__Task brief__: Please retype only the lines below that run from the one containing "right hip: (604, 473)" through the last line, both included, without altering a word.

[Records for processing]

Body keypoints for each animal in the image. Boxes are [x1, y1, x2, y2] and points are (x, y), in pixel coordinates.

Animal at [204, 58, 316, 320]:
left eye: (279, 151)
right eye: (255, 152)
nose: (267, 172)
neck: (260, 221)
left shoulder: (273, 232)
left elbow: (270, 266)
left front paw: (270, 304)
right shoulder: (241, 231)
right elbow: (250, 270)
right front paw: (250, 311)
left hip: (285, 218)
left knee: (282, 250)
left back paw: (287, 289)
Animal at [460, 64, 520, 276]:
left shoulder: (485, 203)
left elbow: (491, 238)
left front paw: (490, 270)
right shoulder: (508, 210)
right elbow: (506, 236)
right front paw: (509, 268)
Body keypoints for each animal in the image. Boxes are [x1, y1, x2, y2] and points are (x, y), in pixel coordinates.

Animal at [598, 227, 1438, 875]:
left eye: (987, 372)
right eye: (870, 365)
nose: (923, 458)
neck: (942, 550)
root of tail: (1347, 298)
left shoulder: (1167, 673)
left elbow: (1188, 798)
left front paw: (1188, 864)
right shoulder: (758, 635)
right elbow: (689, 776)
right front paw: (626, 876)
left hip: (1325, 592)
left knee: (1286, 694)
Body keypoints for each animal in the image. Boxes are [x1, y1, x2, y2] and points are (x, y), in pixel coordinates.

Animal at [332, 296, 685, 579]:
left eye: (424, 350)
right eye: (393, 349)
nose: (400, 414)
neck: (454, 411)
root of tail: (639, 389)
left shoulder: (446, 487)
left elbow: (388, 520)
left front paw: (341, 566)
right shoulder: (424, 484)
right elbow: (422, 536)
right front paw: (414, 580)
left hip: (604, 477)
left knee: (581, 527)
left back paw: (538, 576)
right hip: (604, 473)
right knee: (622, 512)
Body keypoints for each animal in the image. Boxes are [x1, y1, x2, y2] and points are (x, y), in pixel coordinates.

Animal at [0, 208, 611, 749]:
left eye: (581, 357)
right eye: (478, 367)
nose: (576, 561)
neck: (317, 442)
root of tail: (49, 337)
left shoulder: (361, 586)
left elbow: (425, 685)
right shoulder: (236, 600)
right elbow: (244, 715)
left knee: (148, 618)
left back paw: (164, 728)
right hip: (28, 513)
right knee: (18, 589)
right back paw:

[/Records for processing]

__Written response__:
right hip: (604, 473)
right knee: (622, 512)
Body keypoints for each animal in the image. Boxes are [x1, y1, x2, y2] and points are (x, y), in pixel coordinates.

Animal at [0, 208, 611, 749]:
left eye: (581, 357)
right eye: (478, 367)
nose: (576, 561)
neck: (317, 442)
root of tail: (49, 337)
left shoulder: (361, 586)
left elbow: (425, 685)
right shoulder: (236, 600)
right elbow: (244, 715)
left knee: (148, 618)
left back paw: (164, 728)
right hip: (28, 513)
right knee: (18, 589)
right back paw:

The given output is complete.